Start of Source document

# Hello from Sweden



## HotCoffee (Feb 15, 2019)

Like most new users around here, I've been a lurker for quite a while. I have been entertaining myself with music production on/off on a hobby basis for about 20 years <insert anxiety spike>, starting with FastTracker II. Most of this time I've been doing House and Trance, but recently I've developed a keen interest in learning how to make "film score" type of music, mostly with an orchestral bias. So far I find this particular genre both extremely challenging and extremely rewarding, and oh, expensive...

See you around!


----------



## LamaRose (Feb 15, 2019)

Greetings! Say "hi" to Agnetha & Anni next time you see them. :emoji_dancers:


----------



## erikradbo (Feb 18, 2019)

Välkommen!


----------



## MOMA (Feb 20, 2019)

HotCoffee said:


> Like most new users around here, I've been a lurker for quite a while. I have been entertaining myself with music production on/off on a hobby basis for about 20 years <insert anxiety spike>, starting with FastTracker II. Most of this time I've been doing House and Trance, but recently I've developed a keen interest in learning how to make "film score" type of music, mostly with an orchestral bias. So far I find this particular genre both extremely challenging and extremely rewarding, and oh, expensive...
> 
> See you around!



Välkommen - det kan behövas fler svenskar här
MOMA


----------



## HotCoffee (Feb 20, 2019)

@erikradbo och @MOMA, tack!


----------



## sleepy hollow (Feb 20, 2019)

Make sure you visit the VI-C Discord from time to time.

End of Source document
Start of Dataset excerpt

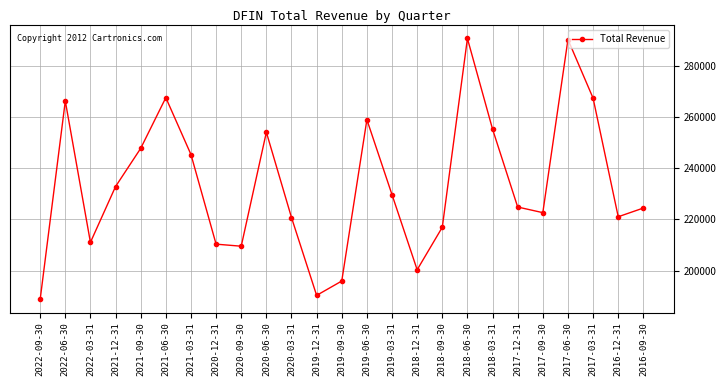

At which category does the chart reach its minimum across all series?

2022-09-30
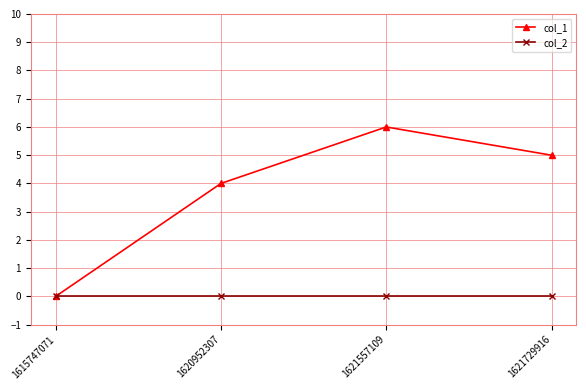

True or false: col_2 has a value of 0 at 1620952307.

True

End of Dataset excerpt

[Problems to work on]:
1. Repeat the passage in the forum thread starting with "## HotCoffee (Feb 20, 2019)" and going on through "time to time.".
2. List every username that appears as the author of a post in the forum thread, each name only once.

[Solutions by task]:
1.
## HotCoffee (Feb 20, 2019)

@erikradbo och @MOMA, tack!


----------



## sleepy hollow (Feb 20, 2019)

Make sure you visit the VI-C Discord from time to time.

2.
HotCoffee
LamaRose
erikradbo
MOMA
sleepy hollow